God, we should have figured something like this would happen, but I guess Egan and I had been working blind. We weren’t security experts—even if Egan had trained in the family “business” of stealing. Security equipment had probably zoomed ahead in leaps and bounds in the ten years he’d been locked up.
“So the security net around the research center is tight? There are no gaps anywhere at all in the system?”
“None that I’m aware of.”
Crap. Of course, he could be lying his pants off, but part of me doubted it. Fear lurked in his eyes, and I really didn’t think his loyalty to the scientists ran that deep. “Tell me how you’ve been finding us so successfully.”
“Tracker.”
“Where?”
He hesitated, then said, somewhat reluctantly, “In your foot.”
“Which we pulled out last night and destroyed. So how did you find us at the hotel?”
“Luck,” he muttered.
But his eyes did a shifty little sideways flicker, telling me he was lying. Or at least, not admitting the entire truth. “I know there’s another tracker, so just tell me where.”
He didn’t say anything. I raised my fingers, entangling the full power of the ocean once again, letting it tug lightly at his feet and twist him around. Fear flashed across his sullen features.
“Okay, okay, there is another one.”
“Where?”
“In your mouth, in one of the fillings. It’s short-range microchip.”
Oh, just great. And here was me with no time and no cash to visit a dentist. Though how on earth would I explain having a tracker in my mouth? “Which tooth?”
He just smiled. “Take me back to the shore and I’ll tell you.”
“Yeah, right.” If I took him back to shore, he’d either immediately create a fuss that’d attract unwanted attention, or one of the idiots who’d been in the car with him would take a second shot at me. And this time, they might not just get a shoulder.
“You need to get help for that shoulder, you know,” he said. “Otherwise you’ll bleed to death.”
“The sea will heal it.”
He snorted. “Yeah. The sea is all powerful, all healing. That’s why I was able to catch you so easily the first time.”

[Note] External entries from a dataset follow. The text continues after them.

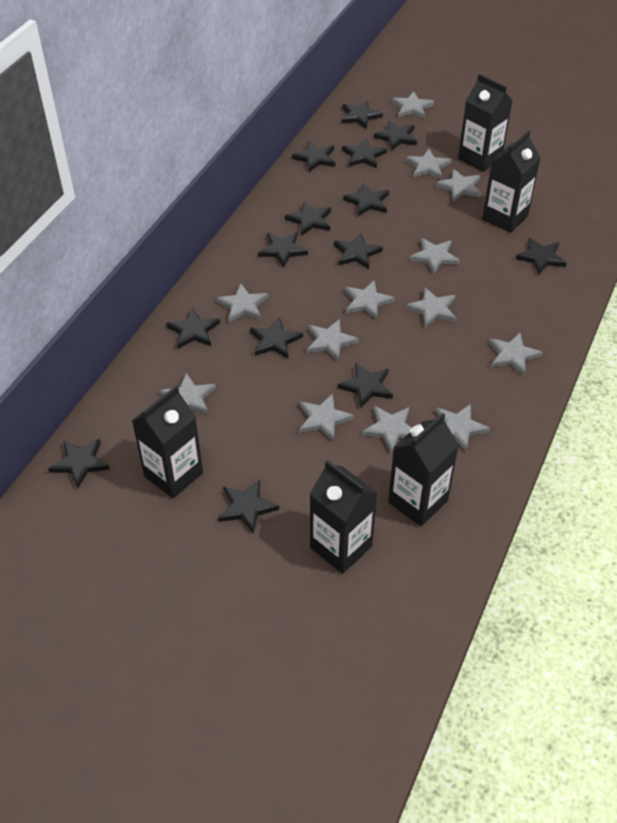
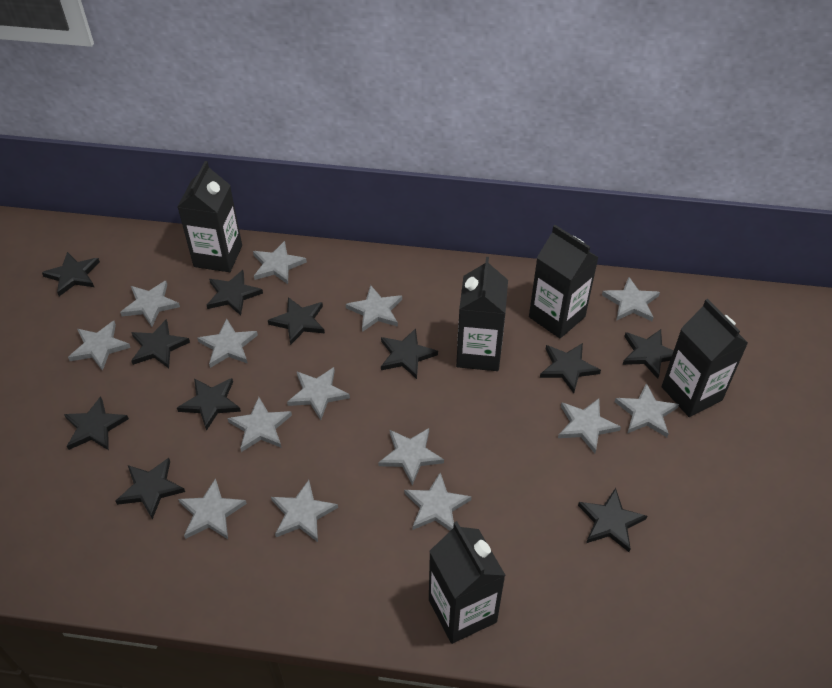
black star: 14 -> 11
grey star: 13 -> 14

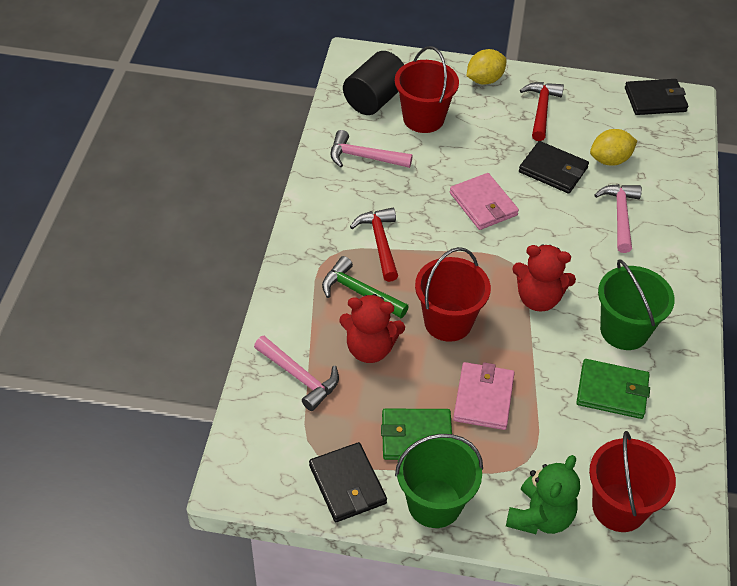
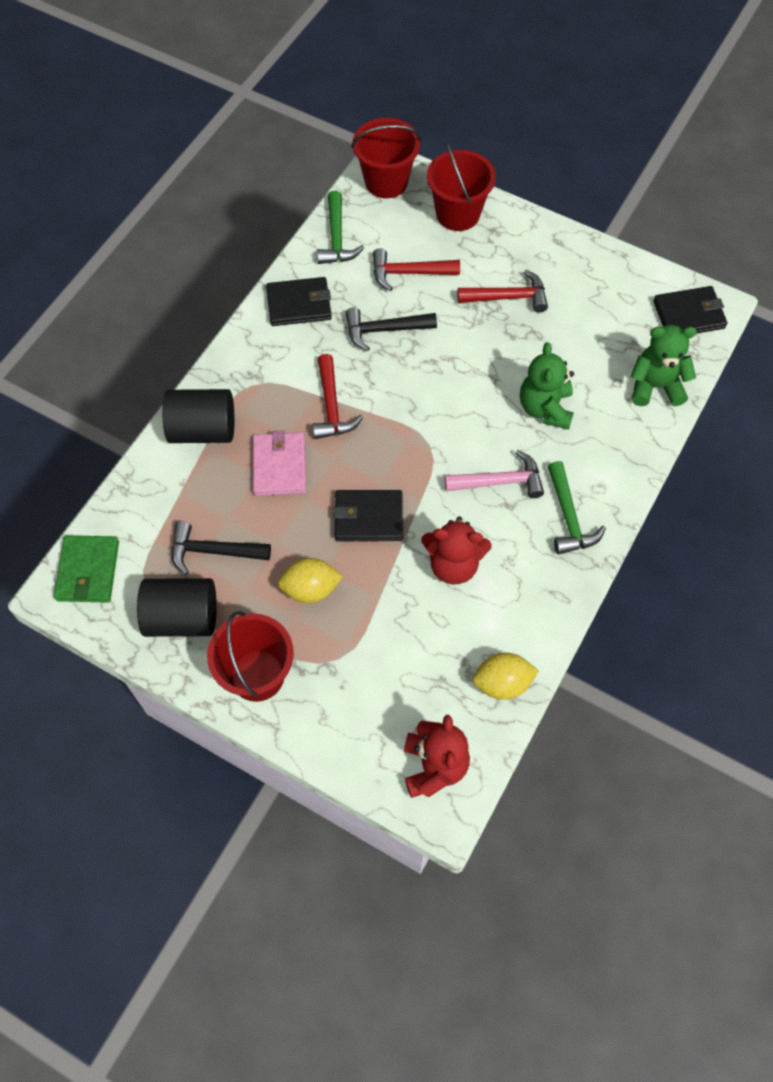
black cylinder: 1 -> 2
black hammer: 0 -> 2
green bucket: 2 -> 0
green hammer: 1 -> 2
green teddy bear: 1 -> 2
green wallet: 2 -> 1
pink hammer: 3 -> 1
pink wallet: 2 -> 1
red hammer: 2 -> 3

The sea had nothing to do with that because I was near the loch rather than the ocean. Besides, he’d caught me so easily because I was a fool. I’d naively believed him when he said he could get me inside the research center and help me rescue my mom.
Of course, he’d kept half his word. He’d gotten me into the compound all right—and led me straight into the trap the scientists had waiting. I’d called the loch for help, but the loch was freshwater, not sea, and while waters as ancient as the loch did contain a powerful energy, it didn’t have the same sort of magic as the sea. Not for me as a half breed, anyway. She’d answered, but nowhere near quick enough. The scientists had knocked me out very quickly, and I doubted they would have even noticed a brief rise of water up the shoreline.

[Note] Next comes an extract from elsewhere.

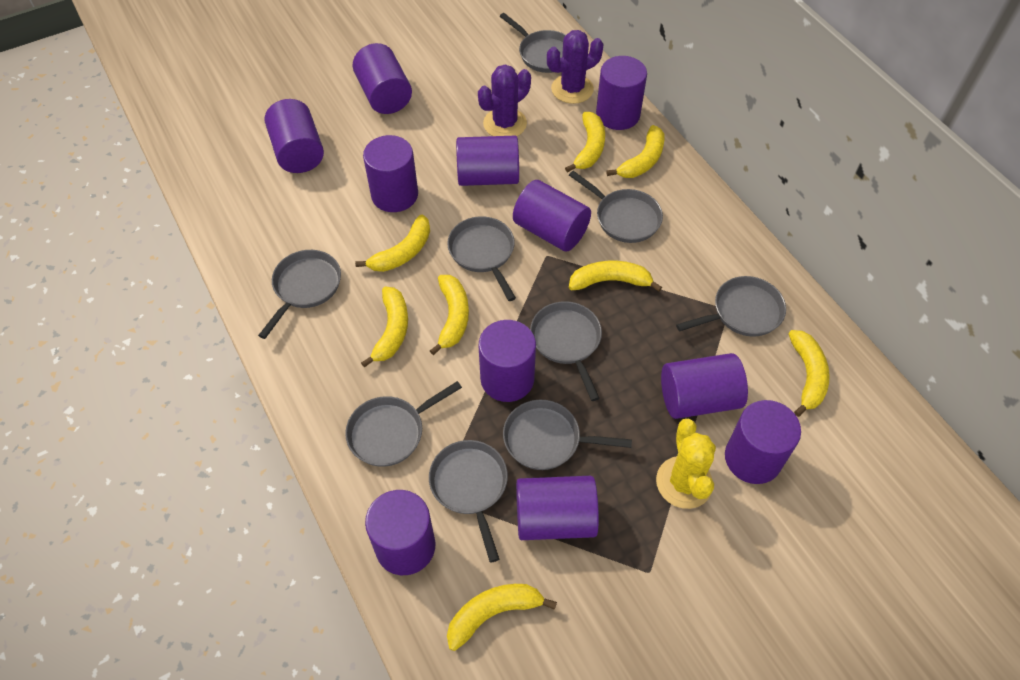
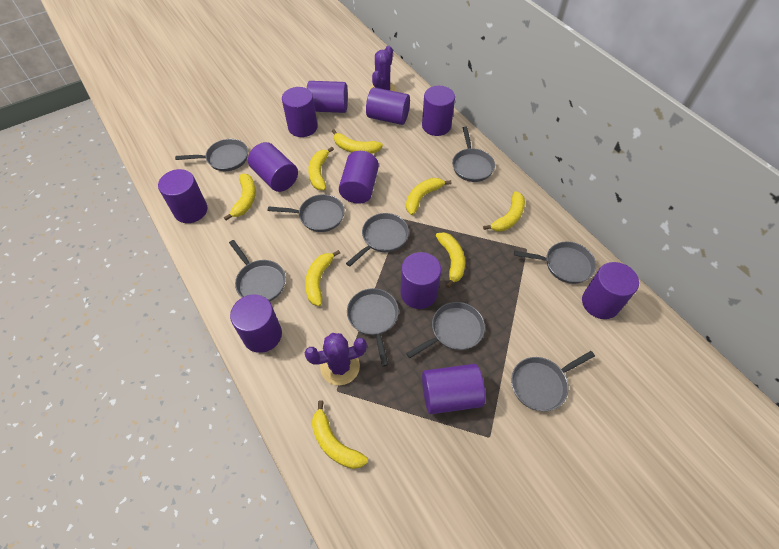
yellow cactus: 1 -> 0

“Tell me the range of the microchip.”
He hesitated, then muttered, “Five hundred feet.”
“That’s not very far.”
“The other one was GPS technology. The tooth was just meant as a backup, and designed mainly for around the lab. If you got out of your cell, it was easier for them to use the short-range stuff than haul out the GPS.”
He was beginning to shiver now, his bottom lip quivering and his skin turning a paler shade. He was treading water rather than simply floating, and therefore using more body heat than necessary. He was also an air dragon, and they didn’t do well in cold conditions. Not for very long periods, anyway.
Distant vibrations of power began to lap at my skin, and the sea began whispering of an approaching powerboat. I looked over my shoulder, scanning the horizon and seeing a distant dot. Maybe someone had seen this man being dragged out.